• Given problem:
Can you put the lines of the items, from the one containing "class: Magnoliopsida" through the one containing "common name: Annual ragweed", into a Markdown table with columns n and Line, numbering each row and leaving out blank lines?

• Records excerpted from a collection:
[Start]

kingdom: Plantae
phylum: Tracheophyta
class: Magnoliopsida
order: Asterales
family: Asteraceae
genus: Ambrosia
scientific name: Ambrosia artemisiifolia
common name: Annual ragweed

[End]
[Start]

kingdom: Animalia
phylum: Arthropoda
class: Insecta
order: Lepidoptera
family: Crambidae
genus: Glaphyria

[End]

• The completed task:
| n | Line |
|---|---|
| 1 | class: Magnoliopsida |
| 2 | order: Asterales |
| 3 | family: Asteraceae |
| 4 | genus: Ambrosia |
| 5 | scientific name: Ambrosia artemisiifolia |
| 6 | common name: Annual ragweed |